Stanley Awalime, GNA
Dedenu (VR), Jan. 10, GNA - Dr. Jehadi Osei-Bonsu, South Tongu District Veterinary Officer said a calf has been confirmed dead and 200 cattle affected by a suspected outbreak of "mouth and foot" disease at Dedenu in the District.
He said hundreds of cattle were undergoing treatment and observation following the outbreak and called for cooperation of all stakeholders to contain the situation.
“I was in the various farms yesterday and per my records, only one calf has been recorded dead after contracting the suspected foot and mouth disease," Dr. Osei-Bonsu said.
In an interview with Ghana News Agency, the District Veterinary Doctor said the foot and mouth disease hardly killed, saying, “when cattle are infected, their mouths and foots develop bruises, which prevents them from eating and walking and when forced to walk long distances, they die out of hunger and the pains on the foot not from the disease,” debunking rumours that about 30 cattle were killed by the disease.
Dr.
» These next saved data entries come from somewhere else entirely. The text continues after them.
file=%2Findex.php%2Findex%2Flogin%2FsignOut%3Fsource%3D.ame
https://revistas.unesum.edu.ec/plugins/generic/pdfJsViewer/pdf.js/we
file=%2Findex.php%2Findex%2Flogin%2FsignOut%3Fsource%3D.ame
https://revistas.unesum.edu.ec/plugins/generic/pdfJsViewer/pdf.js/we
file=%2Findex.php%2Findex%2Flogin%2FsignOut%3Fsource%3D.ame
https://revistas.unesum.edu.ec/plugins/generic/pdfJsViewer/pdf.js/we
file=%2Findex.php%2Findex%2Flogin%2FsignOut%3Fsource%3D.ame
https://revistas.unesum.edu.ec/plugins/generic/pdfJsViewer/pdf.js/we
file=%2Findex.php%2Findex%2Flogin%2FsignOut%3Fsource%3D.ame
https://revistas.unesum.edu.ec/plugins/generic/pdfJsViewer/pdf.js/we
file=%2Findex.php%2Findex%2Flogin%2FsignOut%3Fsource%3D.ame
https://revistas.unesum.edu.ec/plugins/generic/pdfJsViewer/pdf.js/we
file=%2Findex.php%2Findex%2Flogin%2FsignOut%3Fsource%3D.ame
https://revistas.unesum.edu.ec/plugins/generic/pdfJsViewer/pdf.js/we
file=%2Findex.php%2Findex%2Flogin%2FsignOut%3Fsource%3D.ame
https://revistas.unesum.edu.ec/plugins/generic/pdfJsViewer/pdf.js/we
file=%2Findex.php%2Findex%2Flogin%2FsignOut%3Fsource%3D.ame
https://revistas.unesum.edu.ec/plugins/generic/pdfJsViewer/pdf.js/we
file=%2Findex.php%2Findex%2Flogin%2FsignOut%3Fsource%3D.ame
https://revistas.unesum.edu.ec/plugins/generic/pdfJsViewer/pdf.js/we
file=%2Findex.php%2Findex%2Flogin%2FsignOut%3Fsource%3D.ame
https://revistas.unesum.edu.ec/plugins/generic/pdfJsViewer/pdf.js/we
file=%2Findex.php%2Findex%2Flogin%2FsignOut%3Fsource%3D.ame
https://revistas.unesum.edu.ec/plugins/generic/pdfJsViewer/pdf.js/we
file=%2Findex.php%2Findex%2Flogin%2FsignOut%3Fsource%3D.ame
Osei-Bonsu said though he was yet to get the results from the laboratory to confirm the disease, signs and symptoms showed that it was “foot and mouth disease” which normally break out in the dry season.
Mr Godwin Gbolonyo, Animal Production Officer for the South Tongu District, said foot and mouth disease mostly occurred during the dry season due to scarcity of water for cattle, with infected ones spreading the disease.
He said the ailment was suspected to be foot and mouth disease and that reports that the disease was unknown was inaccurate.
“I was on the field yesterday and have sent a colleague to the affected communities this morning again, but the number of cattle reported dead are less than 30 and the report that the disease is unknown is not true since we have confirmed signs of foot and mouth disease as we wait for the laboratory results,” he said.
Mr. Gbolonyo said the dead calf was buried and those affected isolated with farmers being educated on how to handle and treat the animals to prevent the situation from getting out of hand.
He said they always asked farmers to get their cattle vaccinated against the disease ahead of the dry season yet they always failed.
Pastor Sampson Klome, a cattle owner in Yorkutikpo, in the District, said a large number of his cattle were affected by the suspected foot and mouth disease yet none of them was dead and that veterinary officers were around to educate them on how to handle the situation.